→ **AIM OF THE EXERCISE**
Update the text of all the items below, replacing "Ajouter au panier" with "Add to cart" and leaving everything else unchanged. Leave the pictures out of your answer.
Segment Start: INPUT MATERIAL
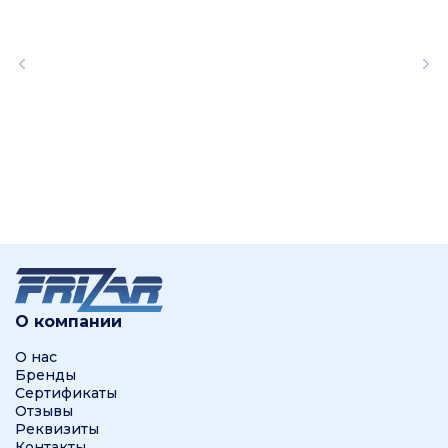
О компании
О нас
Бренды
Сертификаты
Отзывы
Реквизиты
Контакты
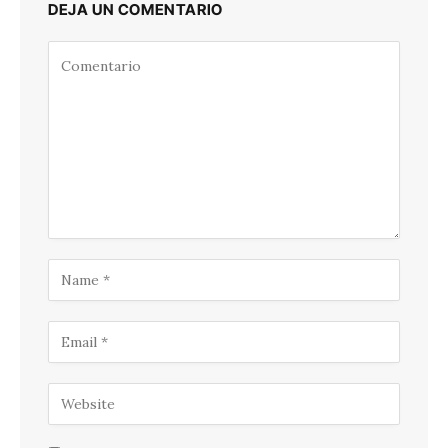
DEJA UN COMENTARIO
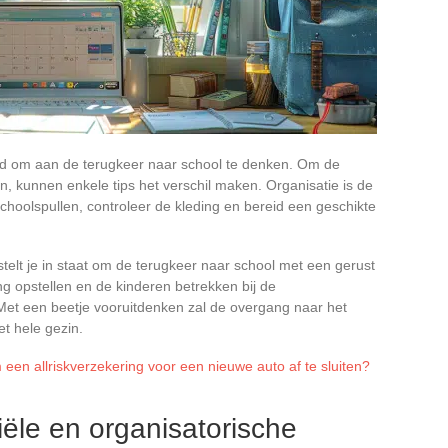
ijd om aan de terugkeer naar school te denken. Om de
n, kunnen enkele tips het verschil maken. Organisatie is de
schoolspullen, controleer de kleding en bereid een geschikte
stelt je in staat om de terugkeer naar school met een gerust
g opstellen en de kinderen betrekken bij de
Met een beetje vooruitdenken zal de overgang naar het
t hele gezin.
m een allriskverzekering voor een nieuwe auto af te sluiten?
iële en organisatorische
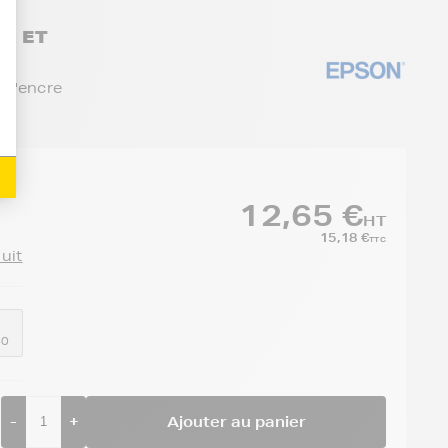
NK ET
 d'encre
12,65 €
HT
15,18 €
TTC
duit
40
-
+
Ajouter au panier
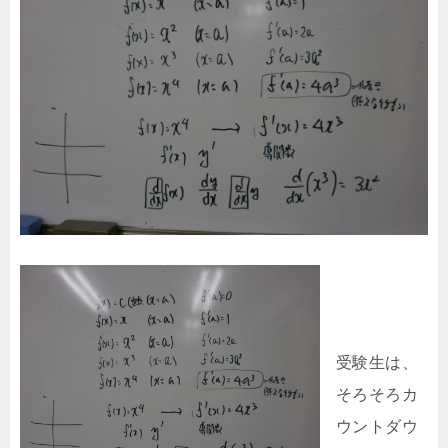
受験生は、
そろそろカ
ウントダウ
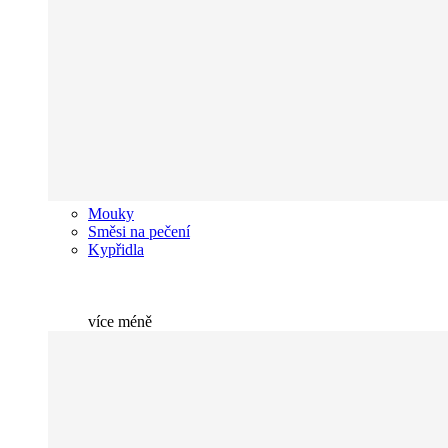
Mouky
Směsi na pečení
Kypřidla
více
méně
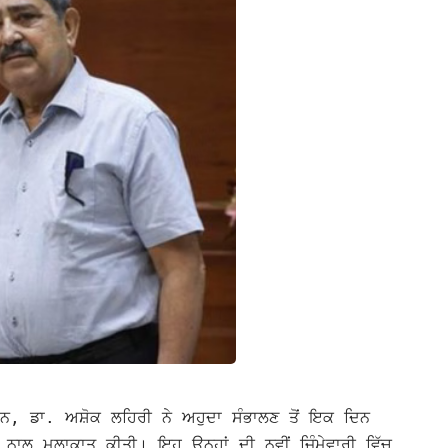
ਨ, ਡਾ. ਅਸ਼ੋਕ ਲਹਿਰੀ ਨੇ ਅਹੁਦਾ ਸੰਭਾਲਣ ਤੋਂ ਇਕ ਦਿਨ
 ਨਾਲ ਮੁਲਾਕਾਤ ਕੀਤੀ। ਇਹ ਉਨ੍ਹਾਂ ਦੀ ਨਵੀਂ ਜਿੰਮੇਵਾਰੀ ਵਿੱਚ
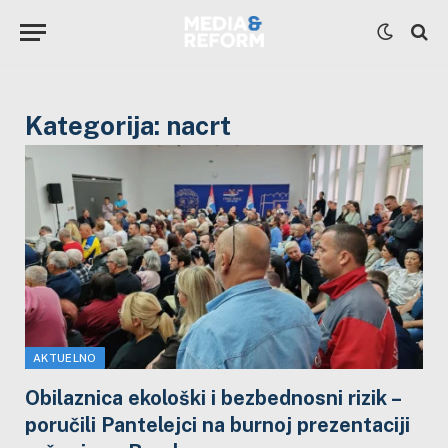
Kategorija:
nacrt
AKTUELNO
Obilaznica ekološki i bezbednosni rizik –
poručili Pantelejci na burnoj prezentaciji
Segment End: INPUT MATERIAL
→ **TASK ANSWER**
О компании
О нас
Бренды
Сертификаты
Отзывы
Реквизиты
Контакты
DEJA UN COMENTARIO
ijd om aan de terugkeer naar school te denken. Om de
n, kunnen enkele tips het verschil maken. Organisatie is de
schoolspullen, controleer de kleding en bereid een geschikte
stelt je in staat om de terugkeer naar school met een gerust
g opstellen en de kinderen betrekken bij de
Met een beetje vooruitdenken zal de overgang naar het
t hele gezin.
m een allriskverzekering voor een nieuwe auto af te sluiten?
iële en organisatorische
NK ET
 d'encre
12,65 €
HT
15,18 €
TTC
duit
40
-
+
Add to cart
受験生は、
そろそろカ
ウントダウ
Mouky
Směsi na pečení
Kypřidla
více
méně
ਨ, ਡਾ. ਅਸ਼ੋਕ ਲਹਿਰੀ ਨੇ ਅਹੁਦਾ ਸੰਭਾਲਣ ਤੋਂ ਇਕ ਦਿਨ
 ਨਾਲ ਮੁਲਾਕਾਤ ਕੀਤੀ। ਇਹ ਉਨ੍ਹਾਂ ਦੀ ਨਵੀਂ ਜਿੰਮੇਵਾਰੀ ਵਿੱਚ
Kategorija:
nacrt
AKTUELNO
Obilaznica ekološki i bezbednosni rizik –
poručili Pantelejci na burnoj prezentaciji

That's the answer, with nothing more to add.